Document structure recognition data

((

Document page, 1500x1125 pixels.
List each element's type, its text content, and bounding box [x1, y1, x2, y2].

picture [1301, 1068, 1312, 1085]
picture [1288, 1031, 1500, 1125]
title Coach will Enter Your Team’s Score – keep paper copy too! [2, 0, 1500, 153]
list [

))

Copy out the records above without altering anything.

* **OUTPUT OF THE EXERCISE**
Document page, 1500x1125 pixels.
List each element's type, its text content, and bounding box [x1, y1, x2, y2].

picture [1301, 1068, 1312, 1085]
picture [1288, 1031, 1500, 1125]
title Coach will Enter Your Team’s Score – keep paper copy too! [2, 0, 1500, 153]
list [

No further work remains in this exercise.